Should college “transfer portal trophy” go to Cal?
They should offer a new award in college football, call it the Transfer Portal Trophy. It goes to the school that had its best player switch to another institution.
This time it goes to Cal, now that a year after Fernando Mendoza took a hike, and in the process has taken Indiana to No. 1 in the college rankings.
Mendoza is a quarterback and not only good enough to have led the Hoosiers to an unbeaten season—including a 13-10 win Saturday night over favored Ohio State—and very well could win the Heisman Trophy.
The Hoosiers were bottom feeders for years, a basketball school, but now, after a coaching change and recruiting success, they very much are a success in football.

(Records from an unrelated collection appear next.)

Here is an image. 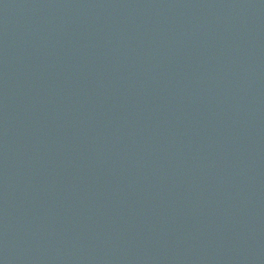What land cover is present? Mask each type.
Listing matches in <instances>:
<instances>
[{"label":"water","instance_id":"obj_1","mask_svg":"<svg viewBox=\"0 0 264 264\" xmlns=\"http://www.w3.org/2000/svg\"><path fill=\"white\" fill-rule=\"evenodd\" d=\"M0 264H264V0H0Z\"/></svg>","mask_w":264,"mask_h":264}]
</instances>
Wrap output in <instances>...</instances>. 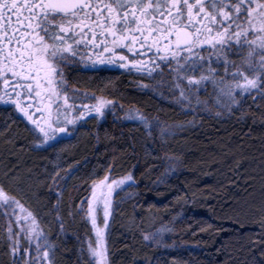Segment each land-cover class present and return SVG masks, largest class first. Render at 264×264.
<instances>
[{"label":"trees","instance_id":"1","mask_svg":"<svg viewBox=\"0 0 264 264\" xmlns=\"http://www.w3.org/2000/svg\"><path fill=\"white\" fill-rule=\"evenodd\" d=\"M141 78V77H140ZM107 81L89 77L69 81L70 87L112 104L103 118H86L56 153L33 147L31 126L13 112L15 122L5 128L7 112L0 108V185L36 217L54 246L55 264H86L88 241H95L88 218L80 211L90 197L93 181L118 180L131 174L132 188L113 196V215L105 229L110 264H136L150 258L156 264H238L241 247L254 248L260 264L264 250V120L251 100L231 115L211 103L182 106L177 102L172 74L164 81ZM147 86V87H145ZM162 94V95H161ZM203 99L209 100L208 93ZM129 109L154 123L171 126L172 135L160 138L140 122L126 120ZM11 110V109H9ZM217 111H222L220 116ZM255 121V122H253ZM183 126V127H181ZM56 164L79 169L68 181L56 183L49 174ZM171 169H174L172 171ZM60 175H65L64 171ZM15 177V179H11ZM166 183H157L160 179ZM38 193V196L33 194ZM60 192L59 204L56 193ZM131 197V198H130ZM135 206V208H134ZM87 204H84L86 210ZM60 221H63L61 229ZM210 225V227H209ZM162 226L174 249L156 248L143 234ZM0 234L3 228L0 223ZM261 243H255V241ZM0 240V264H11Z\"/></svg>","mask_w":264,"mask_h":264},{"label":"snow or ice","instance_id":"2","mask_svg":"<svg viewBox=\"0 0 264 264\" xmlns=\"http://www.w3.org/2000/svg\"><path fill=\"white\" fill-rule=\"evenodd\" d=\"M112 64L148 76L168 68L174 89L179 90L177 102L189 109L193 103L208 108L198 93L211 83L217 92L216 107L229 115L240 111L244 118L248 100L264 108V0H0V108L7 112L5 128L8 121L15 122L13 112L32 125L28 130L35 149L56 153L55 159L61 160L57 150L65 145L64 137H72L86 118L104 117L112 101L70 87L68 70L94 72ZM127 119L139 120L150 132L159 129L165 141L173 134L171 126L154 123L139 111H130ZM55 167L59 169L55 175L49 174L54 185L55 177L68 181L79 171L71 164ZM125 184L128 188L136 184L131 174L120 180L107 176L94 180L90 198L81 201L80 211L96 236L86 250L81 249L89 257L86 264H110L105 229L113 215V195H119L117 189L125 190ZM56 196L59 204L61 193ZM101 213L103 227L97 223ZM0 218L7 221L0 240L11 264H55L54 246L36 217L3 185ZM170 232L162 226L143 234V239L156 248L174 249L175 244L165 239ZM260 235L264 237V232ZM238 251L246 253L237 256L238 264H257L254 256L248 259L254 248ZM260 257L264 264V250ZM129 264H136L135 255ZM145 264L152 260L146 258Z\"/></svg>","mask_w":264,"mask_h":264},{"label":"flooded vegetation","instance_id":"3","mask_svg":"<svg viewBox=\"0 0 264 264\" xmlns=\"http://www.w3.org/2000/svg\"><path fill=\"white\" fill-rule=\"evenodd\" d=\"M107 56V54H104ZM129 56L131 54H128ZM170 71L168 68L158 69L148 76L147 74L137 73L135 71L129 72L127 68H119L115 64L109 65L107 67L101 66L98 71H72L68 70V81H87L89 77L101 78L107 81H143V79H148V81H164L168 78Z\"/></svg>","mask_w":264,"mask_h":264},{"label":"rangeland","instance_id":"4","mask_svg":"<svg viewBox=\"0 0 264 264\" xmlns=\"http://www.w3.org/2000/svg\"><path fill=\"white\" fill-rule=\"evenodd\" d=\"M185 84H186V82H184ZM178 90V89H177ZM178 92H179V90H178ZM80 93H82V94H87L89 97H91V96H94V95H92V94H89V93H87V92H81L80 91ZM204 93H208V95L209 96H211V97H208L209 98V100L207 101L206 99H203L205 96H203L204 95ZM198 95H199V97H200V99H201V101L202 102H206L207 103V105L209 104V103H211L213 106H215L216 107V95H217V92H216V90L213 88V86L211 85V83H207L203 88H201V90L199 91V93H198ZM98 98H100V97H98ZM88 103H95V101L94 100H89V101H87ZM193 105H195V103H193ZM192 105V106H193ZM196 106V105H195ZM130 111H134L133 109H129L128 111H126V113H125V117H126V120H129V121H134V122H139V120H130V119H127V114L130 112ZM19 116H21L26 122H27V120L22 116V115H20L19 113H17ZM39 113H36V117H39ZM28 123V122H27ZM30 125V124H29ZM31 127H32V125H30ZM110 181H111V179H109ZM118 180H120V179H118ZM127 184H125L123 187H125ZM119 189H117L116 191H118ZM115 194V193H114ZM90 196H91V193H90ZM114 196V195H113ZM90 198V197H89ZM16 212L17 213H20V209L19 208H17L16 209ZM0 223H1V225H2V228H3V226L7 223V221H5L3 218H0ZM89 223H90V221H89ZM97 223H98V225L100 226V227H103V224H102V213L100 214V216L98 217V219H97ZM90 225H91V223H90ZM91 227H92V225H91ZM92 231H93V234H94V237H95V239H96V236H95V229L92 227ZM23 243H26V241L25 242H23Z\"/></svg>","mask_w":264,"mask_h":264}]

You don’t know whether to feel sorry for Cal in this brave new world of shifting undergraduates and changing fortunes, or to express admiration for Indiana.
So many people complain that college football has been ruined because of the movement, both among personnel and conference alignments. You might know why Oregon is in the playoffs, the Ducks are ranked No. 5, but you might always wonder why it is in the Big Ten, after decades in a West Coast conference, where it belonged.

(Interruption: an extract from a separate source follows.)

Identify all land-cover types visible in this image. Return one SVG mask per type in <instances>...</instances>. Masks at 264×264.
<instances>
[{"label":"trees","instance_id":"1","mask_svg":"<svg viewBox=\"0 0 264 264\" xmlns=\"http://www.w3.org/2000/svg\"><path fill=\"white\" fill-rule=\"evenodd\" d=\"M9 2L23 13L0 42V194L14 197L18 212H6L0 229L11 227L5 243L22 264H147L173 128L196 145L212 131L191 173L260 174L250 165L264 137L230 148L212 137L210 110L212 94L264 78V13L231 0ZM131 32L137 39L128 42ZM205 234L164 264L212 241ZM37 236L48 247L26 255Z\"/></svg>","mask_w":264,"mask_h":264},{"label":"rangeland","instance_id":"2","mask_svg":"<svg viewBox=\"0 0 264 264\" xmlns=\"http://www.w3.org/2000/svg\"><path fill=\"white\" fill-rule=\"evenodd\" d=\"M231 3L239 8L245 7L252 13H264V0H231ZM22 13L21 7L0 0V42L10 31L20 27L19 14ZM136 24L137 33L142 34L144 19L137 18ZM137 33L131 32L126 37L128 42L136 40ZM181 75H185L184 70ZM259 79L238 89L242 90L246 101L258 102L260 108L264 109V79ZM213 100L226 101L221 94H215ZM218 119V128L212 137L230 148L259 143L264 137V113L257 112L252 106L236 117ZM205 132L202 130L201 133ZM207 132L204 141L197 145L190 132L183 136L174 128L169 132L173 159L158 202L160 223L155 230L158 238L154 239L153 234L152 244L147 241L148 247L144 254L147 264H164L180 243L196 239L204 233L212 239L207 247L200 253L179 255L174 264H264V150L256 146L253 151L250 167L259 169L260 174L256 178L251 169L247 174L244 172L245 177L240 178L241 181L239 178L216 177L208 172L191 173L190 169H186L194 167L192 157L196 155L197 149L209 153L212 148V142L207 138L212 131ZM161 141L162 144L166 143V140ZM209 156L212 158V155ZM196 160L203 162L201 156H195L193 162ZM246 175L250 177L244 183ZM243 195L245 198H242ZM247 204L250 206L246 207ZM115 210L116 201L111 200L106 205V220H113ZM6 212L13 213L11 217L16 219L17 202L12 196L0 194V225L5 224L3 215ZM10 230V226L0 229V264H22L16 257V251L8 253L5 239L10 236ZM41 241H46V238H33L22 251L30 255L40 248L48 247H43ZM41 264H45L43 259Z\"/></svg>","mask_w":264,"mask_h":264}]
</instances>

James Madison, winner of the Sun Belt Conference, will be in the playoffs, but the man who coached them until last weekend, Bob Chesney, will not. He’s moving to UCLA. If the athletes can change, the coaches also can change. Or is that reversed? Is it the coaches going from school to school that created the chaos with the athletes doing the same thing?
For seasons, college football belonged to Ohio State, Notre Dame, Alabama, and USC. The Buckeyes remain a presence, No. 2 in the rankings, but Notre Dame didn’t get to the CFP. Either in disappointment or arrogance, they decided not to accept any postseason selection.

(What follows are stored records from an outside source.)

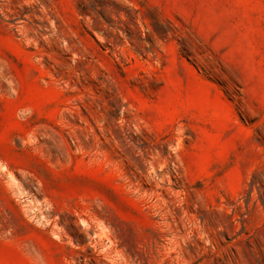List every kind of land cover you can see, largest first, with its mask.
Returning a JSON list of instances; mask_svg holds the SVG:
<instances>
[{
	"label": "rangeland",
	"instance_id": "rangeland-1",
	"mask_svg": "<svg viewBox=\"0 0 264 264\" xmlns=\"http://www.w3.org/2000/svg\"><path fill=\"white\" fill-rule=\"evenodd\" d=\"M0 264H264V0H0Z\"/></svg>",
	"mask_w": 264,
	"mask_h": 264
}]
</instances>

The Fighting Irish dropped two notches in the CFP rankings the past two weeks, down to No. 11, despite a 10-game winning streak. Hunter Yurachek, chairman of the committee that decides the playoff positions, told the Associated Press, “Once we moved Miami ahead of BYU — which was crushed Saturday by Texas Tech — we had the side-by-side comparison that everyone had been hungry for.”
“The committee’s other key decision during deliberations that went until 230am Sunday, was choosing James Madison over Duke for the final spot.”
Plenty of controversy, which of course makes us all more interested. Certainly, the best way to decide who belongs and who advances is on the playing field. Of course, that often is impossible, so the human element becomes a major part of the situation.
Yes, plenty of confusion in college football. Yet so far, Mendoza and Indiana appear to be quite stable and very capable. We will know for sure in a few more weeks after the playoffs.